CLAUDIA G. VALDÉS DÍAZ
El Instituto Zacatecano de Transparencia (IZAI) ha sido extinguido. Sin duelo, sin siquiera el mínimo debate público que merecería el cierre de una institución nacida para garantizar el derecho a saber. Hoy cierra sus puertas. Y con él, se abre un nuevo capítulo de opacidad institucional en Zacatecas. Un capítulo donde la verdad se administra desde el poder y la transparencia se reduce a promesa hueca.
La “nueva gobernanza” lo presenta como un acto de eficiencia. Hablan de austeridad, de simplificación orgánica, de evitar duplicidades. Pero en el fondo, lo que han hecho es retirar un contrapeso incómodo, un espacio autónomo que aún podía documentar los excesos de una administración aferrada a sus propias cifras, ajena a los datos oficiales cuando no le favorecen, enemiga de las voces críticas.

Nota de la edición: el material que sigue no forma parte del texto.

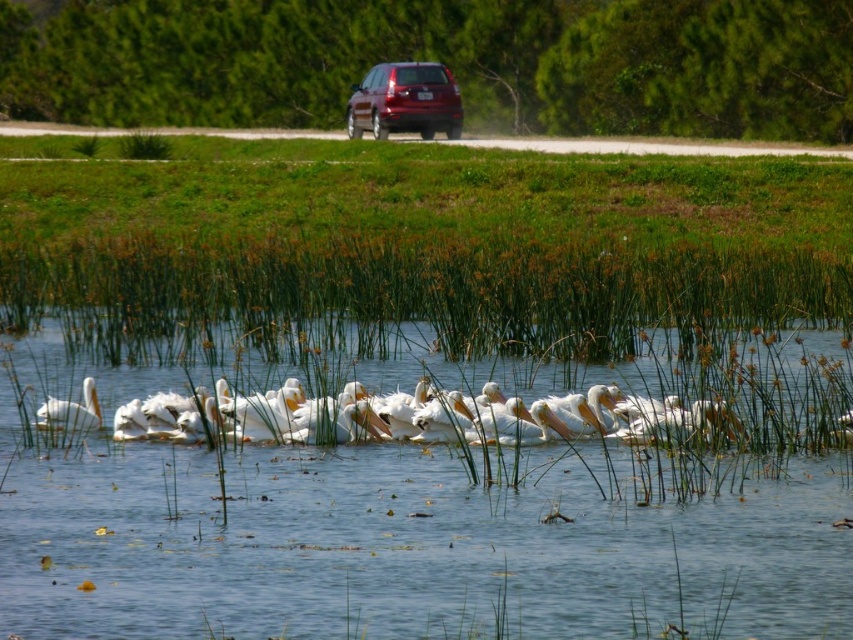
Does clear water at center come behind shiny red suv at center?

No, it is in front of shiny red suv at center.

Is point (834, 353) behind point (413, 72)?

That is False.

What do you see at coordinates (410, 545) in the screenshot? I see `clear water at center` at bounding box center [410, 545].

You are a GUI agent. You are given a task and a screenshot of the screen. Output one action in this format:
    pyautogui.click(x=<x>, y=<y>)
    Task: Click on the clear water at center
    The height and width of the screenshot is (640, 853).
    Given the screenshot: What is the action you would take?
    pyautogui.click(x=410, y=545)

Apenas consumada esta eliminación, el mismo gobierno lanza su cruzada contra la infodemia con un paquete de guías que pretende, desde el discurso, fortalecer la calidad de la información. Una guía para burócratas, otra para mujeres, una más para jóvenes, y un decálogo dirigido a los medios de comunicación. Todo diseñado, se dice, para proteger a la sociedad del miedo y la mentira. Pero en la práctica, lo que se impone es una pedagogía del control: se enseña cómo reaccionar, cómo comunicar, cómo discernir, siempre bajo la lógica del Estado como única fuente legítima de verdad.
La paradoja es grotesca. Se cancela el único órgano garante de acceso a la información, y al mismo tiempo se difunden manuales para filtrar lo que debe o no debe creerse. Se clausura el IZAI con la promesa de que cada ente público asumirá su propio control interno —es decir, nadie los vigilará de verdad—, mientras se presiona a los periodistas a adoptar un código oficialista que no tolera la disidencia ni la crítica.
La transparencia ya no será un derecho exigible, sino una concesión que cada institución entregará según sus intereses. Las denuncias ciudadanas deberán navegar en un mar de dependencias sin autonomía, sin protocolos claros, sin garantías. Y mientras tanto, los promotores de esta estructura celebran haber convertido a Zacatecas, dicen, en uno de los estados más seguros del país.
El acompañamiento del Programa de las Naciones Unidas para el Desarrollo, lejos de ser un respaldo legítimo, corre el riesgo de convertirse en una coartada. No basta con hablar de democracia o gobernanza efectiva si se valida, aunque sea simbólicamente, un proceso que erosiona derechos fundamentales. ¿Puede una organización internacional que defiende la libertad de expresión apoyar a un gobierno que silencia, recorta y domestica la información?
En Zacatecas se está construyendo una arquitectura del silencio. Una donde todo se reduce a la narrativa oficial, y cualquier desviación es vista como amenaza. Se ha borrado al organismo que permitía exigir cuentas. Se criminalizó la crítica. Se empuja a los periodistas a acatar lineamientos dictados por quienes deberían ser objeto de su escrutinio.
La transparencia no se extingue por decreto. Se extingue cuando el poder deja de verla como obligación y la convierte en obstáculo. Hoy, esa línea se ha cruzado. Y la ciudadanía —si no defiende su derecho a la verdad— será la siguiente en desaparecer del mapa democrático.